Chemical Composition, but Not Specific Surface Area, Affects Calcium Retention of Nanostructured Calcium Compounds in Growing Rats

Abstract

Background: Low dietary calcium intake and bioavailability may adversely affect bone health. Reducing the size of calcium compounds increases their specific surface area (SSA, expressed as m²/g) and may increase calcium dissolution and bioavailability.Objective: We investigated the influence of SSA and chemical composition on the bioavailability of calcium and compared in vitro calcium dissolution with in vivo absorption.Methods: Calcium dissolution was measured in 0.1 M phosphoric acid, whereas color and pH changes of foods were assessed as indicators for potential sensory performance. Calcium absorption, retention, and fractional retention were measured over a 5-d balance study in growing Sprague-Dawley male rats after 21 d of feeding. Femoral and vertebral bone mineral density (BMD) and extensive tissue histology were assessed at study end. The influence of SSA on calcium bioavailability was assessed by comparing the groups fed pure calcium carbonate (CaCO₃) with increasing SSAs of 3, 36, and 64 m²/g (CaCO₃_3, CaCO₃_36 and CaCO₃_64), whereas chemical composition was assessed by comparing the smallest CaCO₃_64, a 50:50 wt:wt percent solution mixture of CaCO₃ and hydroxyapatite_94, and pure hydroxyapatite_100.Results: In vivo, fractional calcium retention from hydroxyapatite_100 (mean ± SEM: 54.86% ± 0.95%/5 d) was significantly greater than from CaCO₃_64 (49.66% ± 1.15%/5 d) (P = 0.044).
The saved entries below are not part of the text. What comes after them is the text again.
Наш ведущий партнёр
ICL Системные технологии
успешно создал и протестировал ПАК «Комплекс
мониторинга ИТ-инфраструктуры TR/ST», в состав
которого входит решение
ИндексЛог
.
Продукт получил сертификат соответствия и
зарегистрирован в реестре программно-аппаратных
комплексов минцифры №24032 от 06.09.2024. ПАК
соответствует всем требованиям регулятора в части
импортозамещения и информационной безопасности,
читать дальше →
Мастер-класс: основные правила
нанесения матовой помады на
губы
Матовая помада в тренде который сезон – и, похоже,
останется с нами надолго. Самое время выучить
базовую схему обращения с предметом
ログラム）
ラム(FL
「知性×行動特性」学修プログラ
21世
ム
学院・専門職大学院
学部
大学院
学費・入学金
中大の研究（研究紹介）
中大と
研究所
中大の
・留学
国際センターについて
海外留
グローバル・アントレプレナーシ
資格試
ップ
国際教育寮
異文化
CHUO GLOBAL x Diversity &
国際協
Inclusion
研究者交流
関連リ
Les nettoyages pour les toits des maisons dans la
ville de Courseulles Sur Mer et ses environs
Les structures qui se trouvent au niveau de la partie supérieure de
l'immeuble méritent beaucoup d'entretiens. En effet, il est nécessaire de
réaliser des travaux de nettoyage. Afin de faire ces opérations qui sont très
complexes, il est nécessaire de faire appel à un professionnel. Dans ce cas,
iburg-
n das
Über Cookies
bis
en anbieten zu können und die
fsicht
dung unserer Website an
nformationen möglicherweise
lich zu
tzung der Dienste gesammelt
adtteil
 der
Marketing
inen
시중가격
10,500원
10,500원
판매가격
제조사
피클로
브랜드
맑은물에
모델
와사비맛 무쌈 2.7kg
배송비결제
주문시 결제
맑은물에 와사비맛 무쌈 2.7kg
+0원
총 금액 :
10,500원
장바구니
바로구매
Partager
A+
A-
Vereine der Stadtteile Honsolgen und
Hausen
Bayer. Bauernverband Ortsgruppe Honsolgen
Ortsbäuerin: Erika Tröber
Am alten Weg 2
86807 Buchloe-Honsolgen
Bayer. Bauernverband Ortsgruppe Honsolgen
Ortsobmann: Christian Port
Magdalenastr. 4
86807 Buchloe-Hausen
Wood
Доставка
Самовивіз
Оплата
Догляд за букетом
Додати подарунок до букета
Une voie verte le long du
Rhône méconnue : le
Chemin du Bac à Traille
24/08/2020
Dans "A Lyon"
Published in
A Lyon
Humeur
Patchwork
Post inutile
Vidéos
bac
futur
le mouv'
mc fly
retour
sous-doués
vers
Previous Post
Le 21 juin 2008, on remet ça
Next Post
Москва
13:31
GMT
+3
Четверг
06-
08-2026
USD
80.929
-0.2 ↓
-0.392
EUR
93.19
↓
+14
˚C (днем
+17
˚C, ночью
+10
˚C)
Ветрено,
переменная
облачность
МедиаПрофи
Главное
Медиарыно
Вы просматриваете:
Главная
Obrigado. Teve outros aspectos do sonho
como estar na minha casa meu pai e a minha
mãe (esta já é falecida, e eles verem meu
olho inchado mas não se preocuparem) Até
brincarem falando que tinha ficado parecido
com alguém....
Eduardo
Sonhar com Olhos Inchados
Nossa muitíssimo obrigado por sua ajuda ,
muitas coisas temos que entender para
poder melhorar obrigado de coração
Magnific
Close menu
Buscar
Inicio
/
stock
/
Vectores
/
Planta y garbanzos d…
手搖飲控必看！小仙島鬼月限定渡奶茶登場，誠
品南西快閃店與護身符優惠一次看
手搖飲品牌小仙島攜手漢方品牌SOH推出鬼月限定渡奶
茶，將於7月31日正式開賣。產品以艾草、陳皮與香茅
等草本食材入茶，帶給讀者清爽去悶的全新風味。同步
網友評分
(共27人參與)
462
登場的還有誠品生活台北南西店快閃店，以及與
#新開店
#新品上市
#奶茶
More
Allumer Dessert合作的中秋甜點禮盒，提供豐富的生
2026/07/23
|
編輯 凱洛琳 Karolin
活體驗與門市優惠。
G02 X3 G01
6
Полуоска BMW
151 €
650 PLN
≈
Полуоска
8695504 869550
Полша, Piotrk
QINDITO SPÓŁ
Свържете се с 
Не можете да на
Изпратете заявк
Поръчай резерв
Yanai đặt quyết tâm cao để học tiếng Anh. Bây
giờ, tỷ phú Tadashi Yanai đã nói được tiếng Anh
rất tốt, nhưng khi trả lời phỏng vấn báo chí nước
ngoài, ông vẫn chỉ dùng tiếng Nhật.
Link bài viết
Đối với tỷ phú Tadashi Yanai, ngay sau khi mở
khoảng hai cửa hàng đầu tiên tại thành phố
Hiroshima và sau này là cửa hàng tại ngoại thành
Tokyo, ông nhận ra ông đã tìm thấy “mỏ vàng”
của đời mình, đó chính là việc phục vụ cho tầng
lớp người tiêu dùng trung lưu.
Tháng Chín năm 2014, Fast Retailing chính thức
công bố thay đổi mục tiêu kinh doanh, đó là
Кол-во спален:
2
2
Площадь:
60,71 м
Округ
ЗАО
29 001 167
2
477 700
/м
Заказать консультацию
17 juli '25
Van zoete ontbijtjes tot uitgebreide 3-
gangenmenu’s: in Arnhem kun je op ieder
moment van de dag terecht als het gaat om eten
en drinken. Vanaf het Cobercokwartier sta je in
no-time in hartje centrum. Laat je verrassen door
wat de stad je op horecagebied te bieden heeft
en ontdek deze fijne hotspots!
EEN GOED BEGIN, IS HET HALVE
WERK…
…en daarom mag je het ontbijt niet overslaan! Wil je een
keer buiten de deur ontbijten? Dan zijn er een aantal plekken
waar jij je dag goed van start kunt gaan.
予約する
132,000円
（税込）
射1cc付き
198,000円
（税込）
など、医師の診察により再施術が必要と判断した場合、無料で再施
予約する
Increasing SSA of the pure CaCO₃ did not significantly improve calcium retention. Across all 5 groups, there were no significant differences in BMD or tissue calcification by histology. In vitro calcium dissolution did not correlate with SSA or calcium absorption. In selected food matrixes, hydroxyapatite_100 caused less color change and/or smaller pH increase than did the other calcium compounds.Conclusions: Our findings suggest that chemical composition rather than SSA is a predictor of nanostructured calcium bioavailability and that in vitro dissolution of nanostructured calcium does not predict in vivo absorption. Although its phosphorus content may limit use in some populations, nanostructured hydroxyapatite may be a promising calcium compound for food fortification.

Keywords: balance study; calcium carbonate; calcium phosphate; color change; dissolution; fortification; histology; hydroxyapatite; nanostructured compounds; rats.